Are Carnegie Hours Just Too Much?

At the beginning of each semester the Carnegie hours statement never fails to make an appearance in the last few sections of every syllabus. Carnegie hours add an additional amount of unnecessary stress to students by setting an unattainable study standard.

Carnegie hours serve as a unit of measurement regarding the amount of work a student should contribute to his or her studies outside of the classroom. According to the Carnegie statement, students should study for two hours outside of class for every hour they are in class.

“I think it’s important that students make academics their priority, so I understand the thinking behind the Carnegie hours,” said California Lutheran University professor of communication, Sharon Docter.

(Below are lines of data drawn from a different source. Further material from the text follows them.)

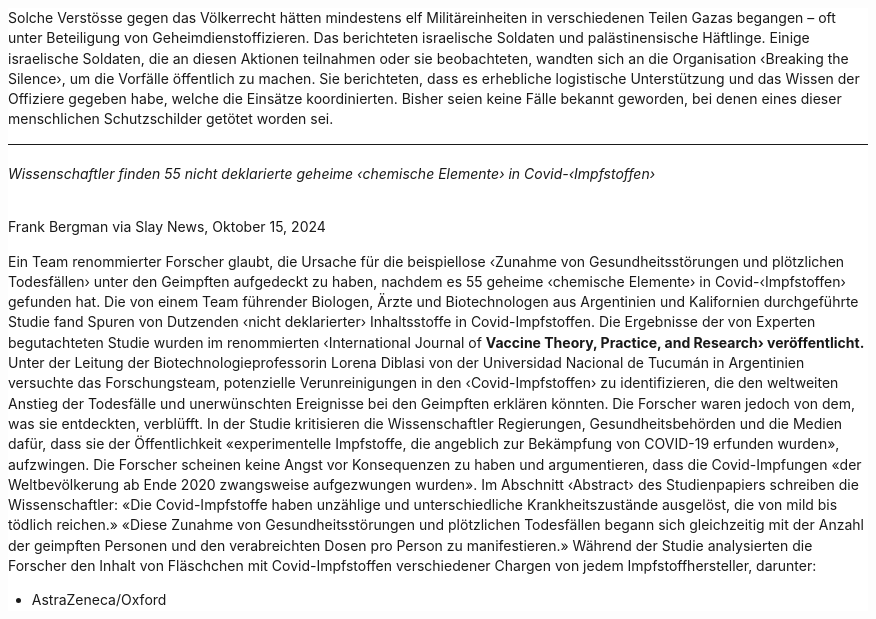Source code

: Solche Verstösse gegen das Völkerrecht hätten mindestens elf Militäreinheiten in verschiedenen Teilen
Gazas begangen – oft unter Beteiligung von Geheimdienstoffizieren. Das berichteten israelische Soldaten
und palästinensische Häftlinge.
Einige israelische Soldaten, die an diesen Aktionen teilnahmen oder sie beobachteten, wandten sich an die
Organisation ‹Breaking the Silence›, um die Vorfälle öffentlich zu machen. Sie berichteten, dass es erhebliche logistische Unterstützung und das Wissen der Offiziere gegeben habe, welche die Einsätze koordinierten. Bisher seien keine Fälle bekannt geworden, bei denen eines dieser menschlichen Schutzschilder getötet
worden sei.


-----

###### Wissenschaftler finden 55 nicht deklarierte geheime  ‹chemische Elemente› in Covid-‹Impfstoffen›
Frank Bergman via Slay News, Oktober 15, 2024

Ein Team renommierter Forscher glaubt, die Ursache für die beispiellose ‹Zunahme von Gesundheitsstörungen und plötzlichen Todesfällen› unter den Geimpften aufgedeckt zu haben, nachdem es 55 geheime
‹chemische Elemente› in Covid-‹Impfstoffen› gefunden hat.
Die von einem Team führender Biologen, Ärzte und Biotechnologen aus Argentinien und Kalifornien durchgeführte Studie fand Spuren von Dutzenden ‹nicht deklarierter› Inhaltsstoffe in Covid-Impfstoffen.
Die Ergebnisse der von Experten begutachteten Studie wurden im renommierten ‹International Journal of
**Vaccine Theory, Practice, and Research› veröffentlicht.**
Unter der Leitung der Biotechnologieprofessorin Lorena Diblasi von der Universidad Nacional de Tucumán
in Argentinien versuchte das Forschungsteam, potenzielle Verunreinigungen in den ‹Covid-Impfstoffen› zu
identifizieren, die den weltweiten Anstieg der Todesfälle und unerwünschten Ereignisse bei den Geimpften
erklären könnten. Die Forscher waren jedoch von dem, was sie entdeckten, verblüfft.
In der Studie kritisieren die Wissenschaftler Regierungen, Gesundheitsbehörden und die Medien dafür, dass
sie der Öffentlichkeit «experimentelle Impfstoffe, die angeblich zur Bekämpfung von COVID-19 erfunden
wurden», aufzwingen.
Die Forscher scheinen keine Angst vor Konsequenzen zu haben und argumentieren, dass die Covid-Impfungen «der Weltbevölkerung ab Ende 2020 zwangsweise aufgezwungen wurden».
Im Abschnitt ‹Abstract› des Studienpapiers schreiben die Wissenschaftler: «Die Covid-Impfstoffe haben
unzählige und unterschiedliche Krankheitszustände ausgelöst, die von mild bis tödlich reichen.»
«Diese Zunahme von Gesundheitsstörungen und plötzlichen Todesfällen begann sich gleichzeitig mit der
Anzahl der geimpften Personen und den verabreichten Dosen pro Person zu manifestieren.»
Während der Studie analysierten die Forscher den Inhalt von Fläschchen mit Covid-Impfstoffen verschiedener Chargen von jedem Impfstoffhersteller, darunter:

- AstraZeneca/Oxford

Theoretically the Carnegie hours offer a helpful guide for students. However when this unit of measurement is put into practice it leaves no time for other daily activities.

“I go from school to work to practice everyday so I have to balance it a lot, so I think having the extra hours is kind of difficult but if it’s not overwhelming it’s understandable,” said sophomore softball player Courtney Sooy.

Let’s demonstrate this by realistically applying Carnegie hours to an average student’s lifestyle. A student taking 16 credits will be in class for 16 hours a week. Carnegie hours state that students should be doing homework outside of class for an additional 32 hours a week (16 x 2 = 32). Now, if I add homework time, 32 hours, to the amount of time spent in class, 16 hours, we get 48 total hours that a 16 unit student is supposed to spend on school across a seven day period.

Is this a realistic standard for students to follow? A plausible answer to this question is yes, this is a realistic standard because students taking 16 units at Cal Lutheran are full time students. Therefore the combination of school and homework is supposed to demand all of your attention, and it can be viewed as a full-time job.

Although according to the State of California Department of Industrial Relations, a full time job is defined in the Labor Code Section 515(c) as a 40 hour per week requirement. This means a full time student is expected to exceed the hours of a full-time worker while balancing sports, part time jobs, internships, clubs, friends, family, sleep and their mental sanity.

“Well, if we’re just doing Monday to Friday that’s 21, 22 hours and then if I have just two games it’s four, so that’s 25, 26 and then if I have four games it would be like 28, 29 hours a week,” Sooy said.

A full school week and weekend is 168 hours. If we subtract out the 48 spent on school we are left with 120 hours. Assuming most students on campus are affiliated with some type of extracurricular activity whether it may be an internship, part-time job, club involvement etc.,  28 hours should be a reasonable amount of time to accredit to this portion of life. This brings the sum (120-28=92) to 92 hours left in the week.

The Huffington Post states that college students get six hours of sleep a night on average or 42 hours a week (92-42=50). Three hours a day is a generous amount of time to allow for personal hygiene and meals/snacks. (50-21=29)

This leaves 29 hours a week, or 4.14 hours a day to do everything else that life demands of a person. Just over four hours a day is definitely not an adequate amount of time to leave for grocery shopping, chores, transportation, exercise etc.

Carnegie hours should not be stressed by universities as an accurate unit of measurement because although it is a guide, it is not a guide that fits any students’ lifestyle anywhere close to accurately.

With that being said I completely understand the importance of dedicating time to study outside of class, so the best solution for students is to understand and practice their time management.  It can take weeks  to make something a habit, so focusing and lowering procrastination through this first month of school will really prove to be helpful in conquering spring semester.